- ESERCIZIO SCRITTO -
Risponda alle seguenti domande basandosi sul testo sull'ideologia di Hamas:
(a) Come viene definito il terrorismo?
(b) Che cosa occorre contrastare se si intende sciogliere questi gruppi in modo definitivo?
(c) A che cosa serve il territorio per Hamas?

- ESTRATTO -

Alle volte, queste dinamiche hanno lavorato a scopi trasversali, con la resistenza che spingeva il sostegno popolare e la funzione di governo che lo minava.

Ricordo (brevemente) l’ideologia del movimento Hamas. Perchè la differenza è tutta qui. Il terrorismo è una tecnica, una tattica, un metodo di violenza politica utilizzato da gruppi estremisti violenti, di qualsiasi ideologia (estrema destra, estrema sinistra, ambientalisti, religiosi, single issue). Per contrastare tali tipologie di gruppo, si può e si deve agire sulla tecnica, vale a dire il terrorismo. Tuttavia, come abbiamo visto per altri gruppi di questo tipo, il contro-terrorismo non porta allo scioglimento del gruppo, alla fine, anzi casomai è vero il contrario anche quando gruppi si scogliono e si riformano sotto altri nomi. (Ne parlerò in un altro post). Dunque, se quello che si vuole raggiungere è l’obiettivo di sciogliere questi gruppi in modo definitivo, ciò che bisogna contrastare è l’ideologia. Essere persuasi che i gruppi estremisti violenti religiosi, come Hamas, ad esempio, non abbiano ideologia e che siano solo “terroristi” (un giorno scriverò di quando sia improprio questo termine), li lascia fiorire, splendere agli occhi di chi si identifica con quella ideologia che conosce, quindi più reclute e possibilmente più alleati e risorse.

L’ideologia di Hamas non è così significativamente diversa dagli altri gruppi islamici della regione, ad eccezione di quanto esso leghi stretto le traversie del territorio palestinese con la capacità dell’uomo di vivere in maniera retta e giusta davanti a Dio. Anche se il sistema di credo di Hamas è centrato sull’importanza della relazione tra uno Stato palestinese e la rettitudine morale, la loro ideologia non è interamente uniforme. Il territorio di cui ha bisogno non è per Hamas uno scopo strategico o politico, ma serve al compimento di un obbligo religioso, come disposto da Dio. L’intero fondamento ideologico della resistenza di Hamas è incastonato nella loro interpretazione del ruolo dello Stato. Lo Stato costruito per permettere all’Islam di fiorire, quando lo Stato è incapace di realizzare ciò, l’Islam è minacciato.

- MATERIALE FORNITO -
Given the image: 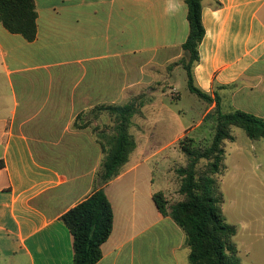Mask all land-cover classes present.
<instances>
[{"label": "crops", "instance_id": "crops-1", "mask_svg": "<svg viewBox=\"0 0 264 264\" xmlns=\"http://www.w3.org/2000/svg\"><path fill=\"white\" fill-rule=\"evenodd\" d=\"M35 3L34 42L0 23V264H74L73 237L62 217L99 188L105 153L93 127L111 125L101 113L81 130L77 117L123 105L153 87L157 71L184 56L188 8L183 0ZM203 24L195 85L218 95L225 112L264 118V0H204ZM168 113L156 100L133 119L137 149L104 186L114 227L97 264H189L184 231L153 199L168 189L157 182L154 162L187 131L164 142L171 139ZM252 144L255 153L261 148L264 168V141ZM243 230L264 235L251 221Z\"/></svg>", "mask_w": 264, "mask_h": 264}, {"label": "trees", "instance_id": "trees-1", "mask_svg": "<svg viewBox=\"0 0 264 264\" xmlns=\"http://www.w3.org/2000/svg\"><path fill=\"white\" fill-rule=\"evenodd\" d=\"M183 2L188 8L189 35L179 64L187 73L190 92L209 105L215 104L205 116V121L215 122V132L206 147L196 146L195 139L189 136L180 140V150L187 158V165L176 170L183 199L171 203L163 192H157L153 199L159 211L184 231L190 249L189 264H241L234 241L237 228L227 222L223 213L219 179L226 172V143L236 141L233 129H242L251 140H264V118L241 110L225 112L218 95L214 99L195 85L193 70L200 61L199 49L206 35L204 0ZM37 20L35 0H0V23L11 34L34 42ZM152 101L141 94L123 105L99 106L77 117L75 127L81 130L92 127L101 113L109 116L111 125L93 127L105 153L98 173L99 188L62 217L73 237L74 264H97L103 258V245L114 227V210L104 186L121 175L137 149L130 132L133 119Z\"/></svg>", "mask_w": 264, "mask_h": 264}, {"label": "rangeland", "instance_id": "rangeland-1", "mask_svg": "<svg viewBox=\"0 0 264 264\" xmlns=\"http://www.w3.org/2000/svg\"><path fill=\"white\" fill-rule=\"evenodd\" d=\"M179 61L180 58L163 72L158 70L156 79L159 81L143 94L147 95V99L162 101L169 110L167 116L171 139L164 142L175 140L174 137L187 130L181 138L185 135L192 137L196 146L206 147L212 142L215 122L205 121V116L214 108L190 92L187 73ZM188 129H191L190 133H187ZM233 134L236 141L226 143V172L219 179L224 198L223 213L227 222L234 225L239 232L234 241L239 245L240 251L243 250L239 256L241 264H264V235L251 237L243 230L244 224L251 221L257 231L264 234V168H261V148L257 146V152L252 151L254 140L249 139L242 129L234 128ZM180 139L172 146L173 149L180 150ZM173 149L157 156L159 164L154 162L157 182L165 181L168 186L165 189L166 196L171 203L183 199L179 193L180 180L176 170L187 165V158L182 151L180 150L183 156L180 155L183 158L178 159V154ZM167 155L171 158V163L165 162ZM171 167L175 176L169 170ZM245 252H250L249 256Z\"/></svg>", "mask_w": 264, "mask_h": 264}]
</instances>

- SOLUZIONE PROPOSTA -
(a) Come una tecnica, una tattica, un metodo di violenza politica utilizzato da gruppi estremisti violenti di qualsiasi ideologia.
(b) L'ideologia.
(c) Al compimento di un obbligo religioso, come disposto da Dio, e non a uno scopo strategico o politico.